Ваша посылка с подарком для Альфреда пришла ровно 17-го числа, в день его рождения. Альфред был в восторге. Он даже сказал, что это от папы и мамы. Фрау Шульц каждый день дает ему по кусочку торта. Ему также очень понравилась губная гармошка – он любит на ней играть [24].
Стремясь узнать новости о детях, многие родители адресовали свои письма непосредственно палатным медсестрам, хотя директора приютов не одобряли эту практику. Если в письмах к руководству лечебницы родители пересыпали свои излияния нервными «Хайль Гитлер!», «С германским приветом» и «Искренне ваши», то к сиделкам, обычно принадлежавшим к такому же скромному социальному классу, что и родители, они обращались с теплотой и искренностью. Организовать посещение, особенно в годы войны, было крайне нелегко. Запросы родителей на бесплатные проездные билеты неизбежно отклоняли (кроме того, для их получения требовалось много бумажной волокиты и обращений в разные инстанции), а руководство лечебниц, стремясь помешать приезду родителей, часто ссылалось на то, что железные дороги заняты военными. Даже когда родителям удавалось увидеть своих детей, их реакция могла быть очень неоднозначной. Мать Альфреда Кемпе, приехавшая, чтобы забрать его домой на Рождество в 1940 г., была, по словам руководства, «крайне взволнована, настроена провокационно и всем недовольна». Впрочем, после того, как она увидела пациентов, беспорядочно бродивших по неотапливаемым палатам в грязных ночных рубашках, у нее были веские причины для возмущения.
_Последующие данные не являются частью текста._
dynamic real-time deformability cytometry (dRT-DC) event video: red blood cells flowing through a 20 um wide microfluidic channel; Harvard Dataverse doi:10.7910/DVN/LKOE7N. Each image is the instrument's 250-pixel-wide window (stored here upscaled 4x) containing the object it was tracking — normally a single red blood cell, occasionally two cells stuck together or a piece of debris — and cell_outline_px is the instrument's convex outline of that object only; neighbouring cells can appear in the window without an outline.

Шестилетняя Хелена Доннахью, чья семья приехала из Голландии, не говорила ни слова, постоянно пускала слюни и не узнавала собственную мать, навестившую ее в Шойерне в середине мая 1942 г., через полгода после того, как девочка попала в лечебницу. Мать «пришла в крайнее раздражение и заявила, что возмущена состоянием своего ребенка, хотя, – назидательным тоном добавила сиделка, – состояние ребенка ни капли не изменилось с тех пор, как его поместили в лечебницу». В действительности пациентов переводили на голодный паек по крайней мере с 1937 г., когда на их содержание отводилось около 46 пфеннигов в день. В первый год войны в провинциальных лечебницах умерли треть пациентов [25].
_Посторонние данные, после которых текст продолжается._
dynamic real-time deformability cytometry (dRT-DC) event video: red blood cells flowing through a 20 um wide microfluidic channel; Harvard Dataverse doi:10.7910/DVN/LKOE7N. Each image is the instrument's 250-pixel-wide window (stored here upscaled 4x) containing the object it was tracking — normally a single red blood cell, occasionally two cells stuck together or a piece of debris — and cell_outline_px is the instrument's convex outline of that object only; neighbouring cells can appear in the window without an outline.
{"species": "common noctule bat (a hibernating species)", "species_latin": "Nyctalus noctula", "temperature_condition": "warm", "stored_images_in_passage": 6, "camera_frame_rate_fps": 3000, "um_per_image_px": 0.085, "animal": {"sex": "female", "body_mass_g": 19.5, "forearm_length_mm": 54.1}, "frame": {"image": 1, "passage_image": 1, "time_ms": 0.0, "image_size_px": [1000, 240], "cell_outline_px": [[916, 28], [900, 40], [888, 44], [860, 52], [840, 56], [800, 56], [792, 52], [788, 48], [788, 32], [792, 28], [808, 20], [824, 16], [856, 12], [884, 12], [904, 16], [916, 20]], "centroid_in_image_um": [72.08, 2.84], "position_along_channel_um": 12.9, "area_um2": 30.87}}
Возникали и другие сложности. Хотя поездка Альфреда домой, судя по всему, прошла хорошо, и в целом веселый и общительный мальчик даже пробыл там еще одну лишнюю неделю, он не узнал свою мать, когда она приехала забрать его. Как записала в его деле одна из медсестер, «К. не выказал особой радости по поводу приезда матери – по-видимому, он больше не признает ее» [26].
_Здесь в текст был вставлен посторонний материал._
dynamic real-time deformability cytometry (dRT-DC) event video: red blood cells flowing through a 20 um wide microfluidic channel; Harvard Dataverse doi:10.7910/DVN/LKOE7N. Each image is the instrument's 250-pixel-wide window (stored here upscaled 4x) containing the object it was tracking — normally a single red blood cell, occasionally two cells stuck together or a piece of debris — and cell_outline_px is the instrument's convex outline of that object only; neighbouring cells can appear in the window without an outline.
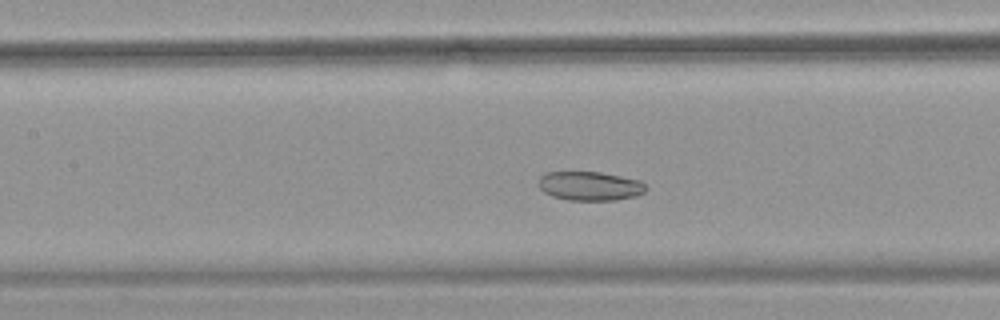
{"species": "common noctule bat (a hibernating species)", "species_latin": "Nyctalus noctula", "temperature_condition": "warm", "stored_images_in_passage": 49, "camera_frame_rate_fps": 3000, "um_per_image_px": 0.085, "animal": {"sex": "female", "body_mass_g": 18.4}, "frame": {"image": 1, "passage_image": 20, "time_ms": 6.333, "image_size_px": [1000, 320], "cell_outline_px": [[648, 188], [644, 192], [636, 196], [616, 200], [568, 200], [552, 196], [544, 192], [540, 188], [540, 176], [544, 172], [600, 172], [640, 180]], "centroid_in_image_um": [50.16, 15.81], "position_along_channel_um": 157.2, "area_um2": 18.15}}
Однако не все родители реагировали так же, и не все возлагали на лечебницу ответственность за состояние ребенка. Родители шестилетней Розмари Рот тоже приехали навестить ее в декабре 1940 г. и тоже, по словам сиделок, «производили явно раздраженное впечатление». Однако отец был недоволен вовсе не тем, что для Розмари делают слишком мало, – наоборот, он считал, что ей уделяют слишком много внимания. Дома, сказал Якоб Рот медсестрам, они просто дали бы ребенку «мокрую тряпку, которую она могла жевать весь день». «От этого, – объяснил он, – она становится существенно спокойнее». Больше всего отец Розмари досадовал не на психиатров и медсестер, а на собственную жену. Когда она отлучилась, он начал бранить ее, заявив, что она «неправильная жена, и если бы у него была другая жена, то и ребенок получился бы другим». Изначально семья связывала инвалидность Розмари с тем, что ее мать во время беременности продолжала ездить на велосипеде, чтобы не лишиться заработка (их семья занималась доставкой молока), а также с тазовым предлежанием ребенка во время родов. Но, как это часто бывало, лечащий врач проигнорировал эти сведения и поставил девочке диагноз «врожденное слабоумие». Осыпая жену проклятиями в унылой холодной палате лечебницы, Якоб Рот пытался объяснить собственные семейные размолвки и несчастливый брак с точки зрения «расовой чистоты» и «наследственности», о которых твердила нацистская пропаганда. Тем не менее они с женой продолжали писать письма – он с Восточного фронта, а она из дома, – выражая привязанность к своему единственному ребенку и стремясь узнать о ней новости. Когда Розмари умерла, ее матери даже удалось приехать на похороны в Хадамар [27].